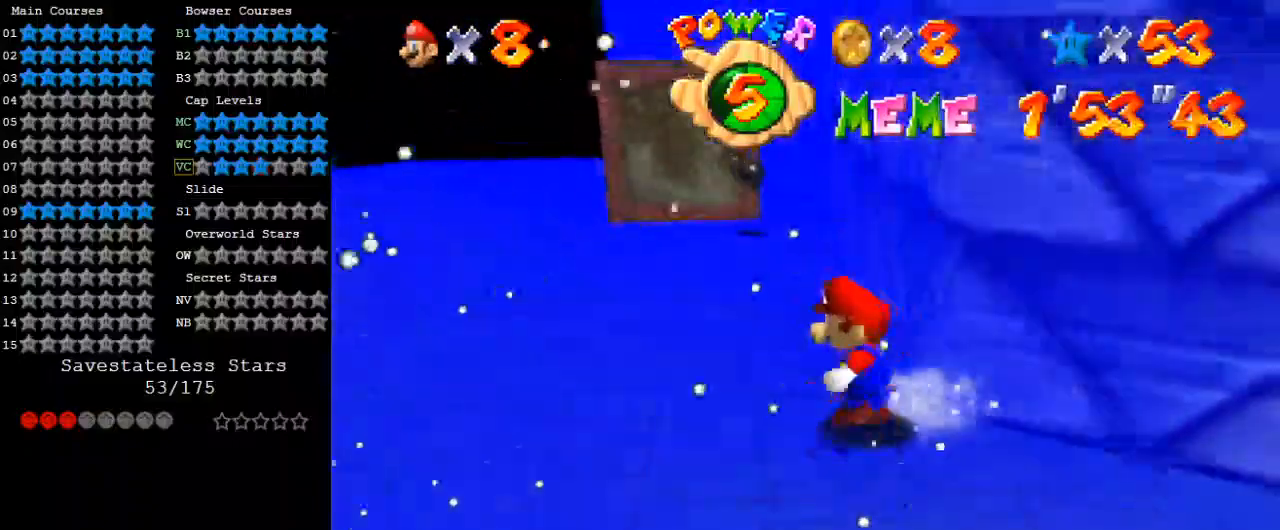
{"keys": ["left", "up"], "events": [[67, "a", "down"], [133, "left", "up"], [133, "up", "up"], [200, "a", "up"], [300, "a", "down"], [400, "up", "down"], [433, "a", "up"], [433, "left", "down"]]}
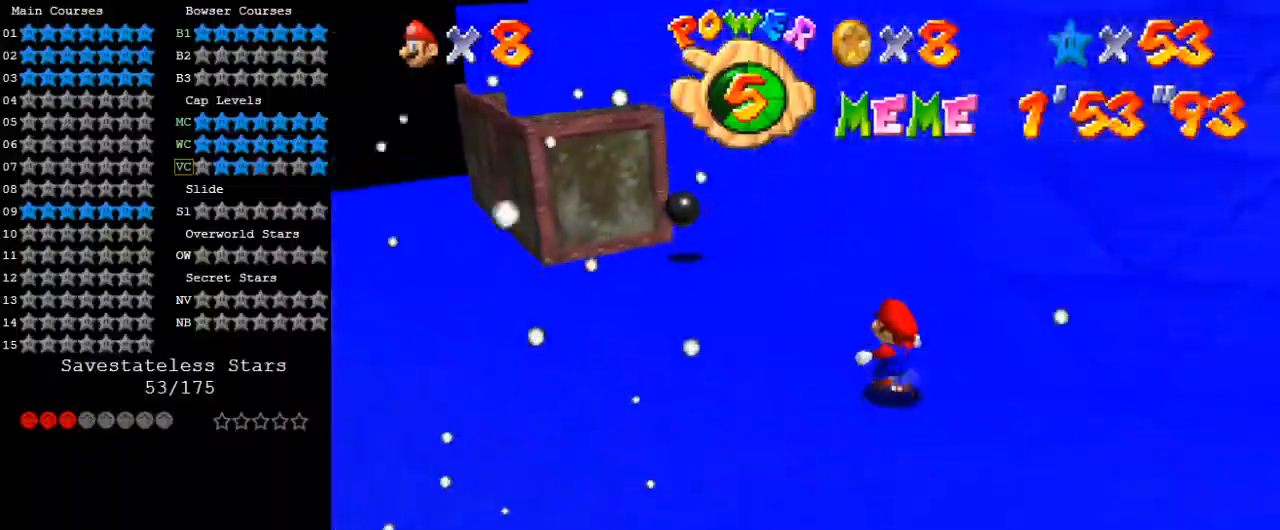
{"keys": ["down", "left", "shift"], "events": [[267, "shift", "down"], [300, "up", "up"], [467, "down", "down"]]}
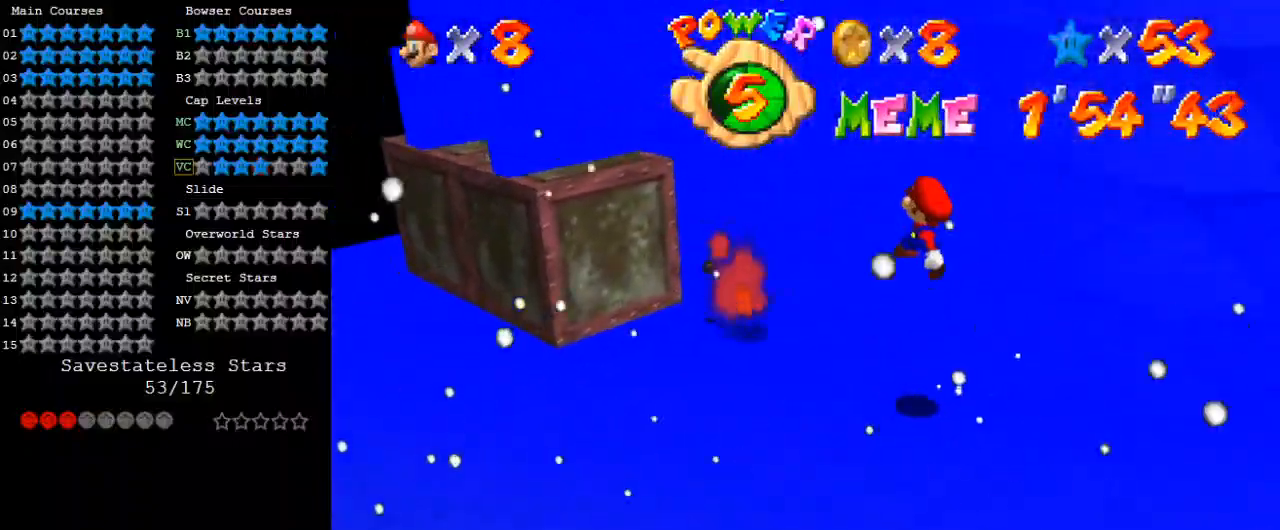
{"keys": ["a", "left", "up"], "events": [[33, "left", "up"], [100, "down", "up"], [133, "ctrl", "down"], [233, "ctrl", "up"], [233, "shift", "up"], [267, "a", "down"], [367, "a", "up"], [367, "left", "down"], [433, "up", "down"], [467, "a", "down"]]}
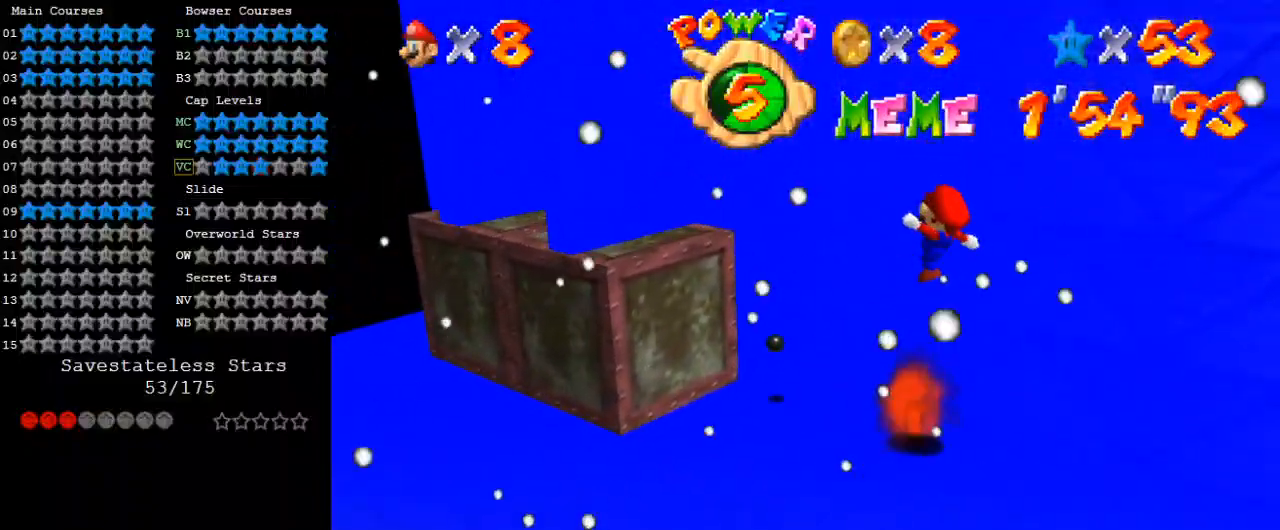
{"keys": ["right", "shift"], "events": [[100, "a", "up"], [100, "up", "up"], [300, "shift", "down"], [433, "right", "down"], [467, "left", "up"]]}
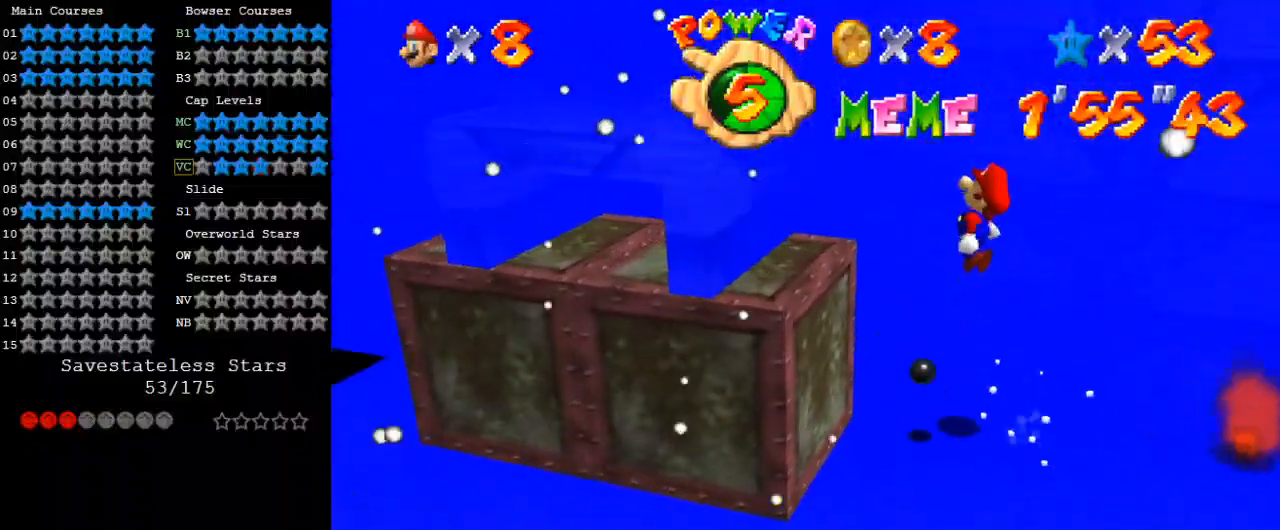
{"keys": ["a", "left"], "events": [[100, "left", "down"], [100, "right", "up"], [167, "up", "down"], [267, "ctrl", "down"], [300, "up", "up"], [400, "a", "down"], [433, "ctrl", "up"], [500, "shift", "up"]]}
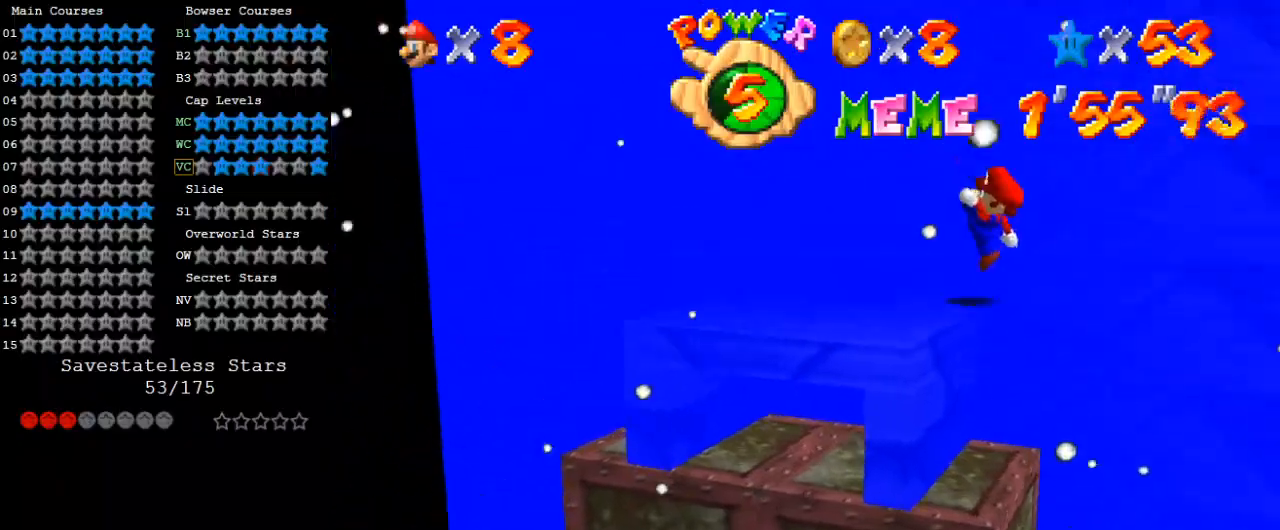
{"keys": ["a", "down"], "events": [[33, "a", "up"], [67, "left", "up"], [133, "a", "down"], [233, "a", "up"], [267, "a", "down"], [367, "down", "down"], [400, "a", "up"], [433, "a", "down"]]}
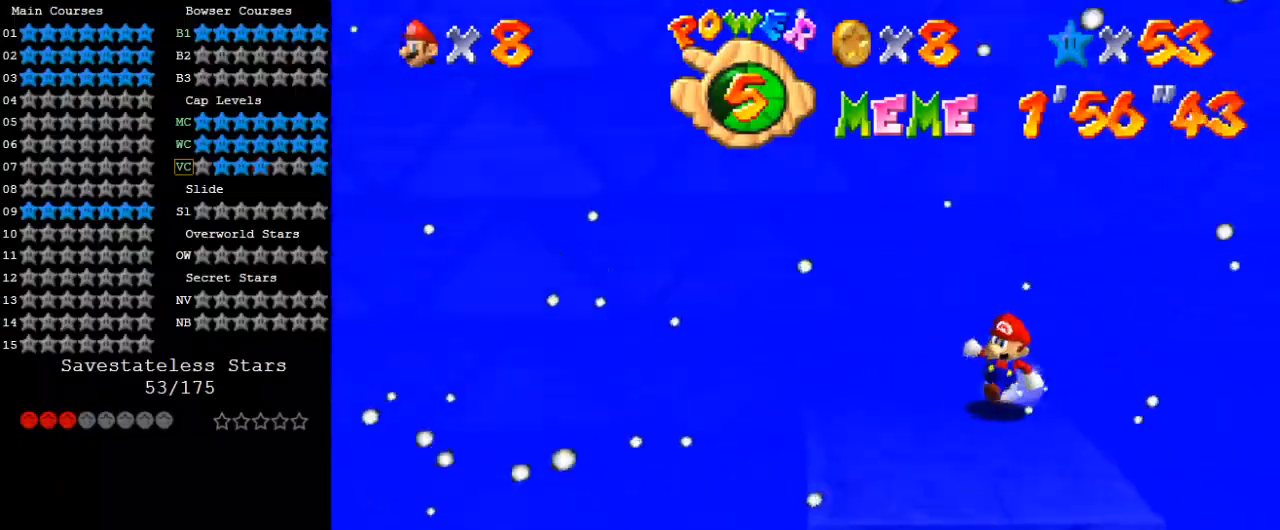
{"keys": ["right", "up"], "events": [[100, "a", "up"], [200, "down", "up"], [267, "right", "down"], [467, "up", "down"]]}
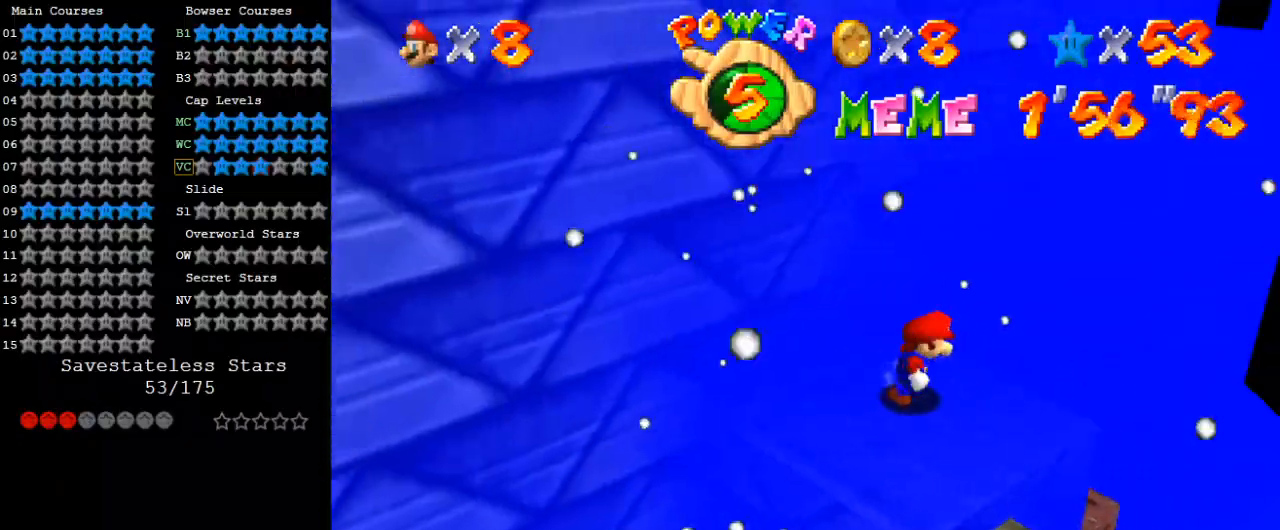
{"keys": ["down"], "events": [[67, "w", "down"], [133, "right", "up"], [200, "w", "up"], [233, "up", "up"], [333, "shift", "down"], [433, "shift", "up"], [467, "down", "down"]]}
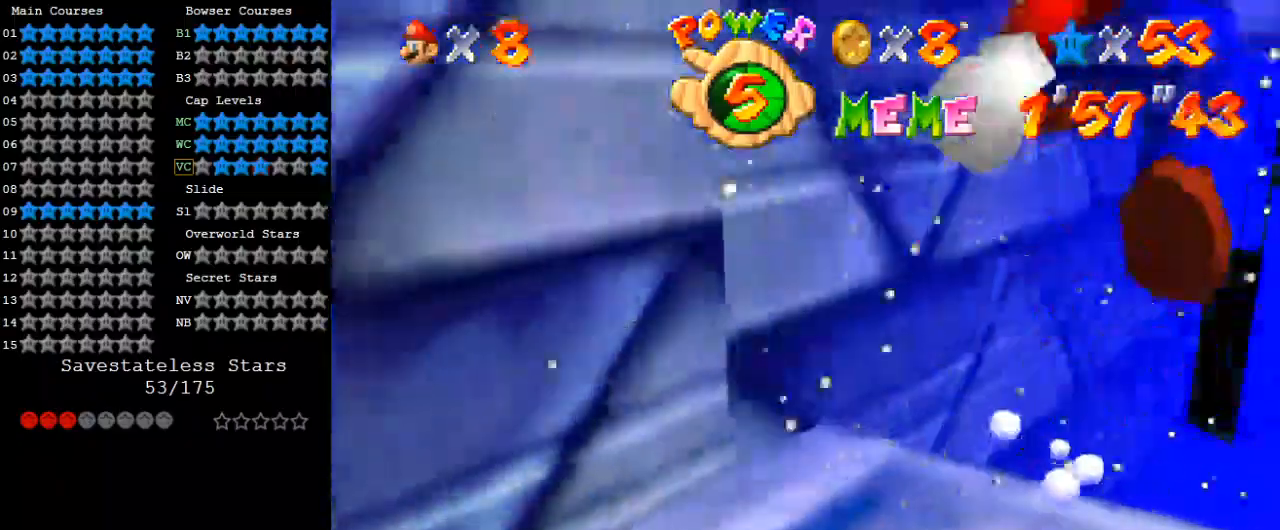
{"keys": ["d", "s"], "events": [[67, "right", "down"], [200, "right", "up"], [333, "down", "up"], [400, "s", "down"], [433, "d", "down"]]}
────
The result should be every entry, word for word, and no pictures.

RESULT BELOW:
{"keys": ["left", "up"], "events": [[67, "a", "down"], [133, "left", "up"], [133, "up", "up"], [200, "a", "up"], [300, "a", "down"], [400, "up", "down"], [433, "a", "up"], [433, "left", "down"]]}
{"keys": ["down", "left", "shift"], "events": [[267, "shift", "down"], [300, "up", "up"], [467, "down", "down"]]}
{"keys": ["a", "left", "up"], "events": [[33, "left", "up"], [100, "down", "up"], [133, "ctrl", "down"], [233, "ctrl", "up"], [233, "shift", "up"], [267, "a", "down"], [367, "a", "up"], [367, "left", "down"], [433, "up", "down"], [467, "a", "down"]]}
{"keys": ["right", "shift"], "events": [[100, "a", "up"], [100, "up", "up"], [300, "shift", "down"], [433, "right", "down"], [467, "left", "up"]]}
{"keys": ["a", "left"], "events": [[100, "left", "down"], [100, "right", "up"], [167, "up", "down"], [267, "ctrl", "down"], [300, "up", "up"], [400, "a", "down"], [433, "ctrl", "up"], [500, "shift", "up"]]}
{"keys": ["a", "down"], "events": [[33, "a", "up"], [67, "left", "up"], [133, "a", "down"], [233, "a", "up"], [267, "a", "down"], [367, "down", "down"], [400, "a", "up"], [433, "a", "down"]]}
{"keys": ["right", "up"], "events": [[100, "a", "up"], [200, "down", "up"], [267, "right", "down"], [467, "up", "down"]]}
{"keys": ["down"], "events": [[67, "w", "down"], [133, "right", "up"], [200, "w", "up"], [233, "up", "up"], [333, "shift", "down"], [433, "shift", "up"], [467, "down", "down"]]}
{"keys": ["d", "s"], "events": [[67, "right", "down"], [200, "right", "up"], [333, "down", "up"], [400, "s", "down"], [433, "d", "down"]]}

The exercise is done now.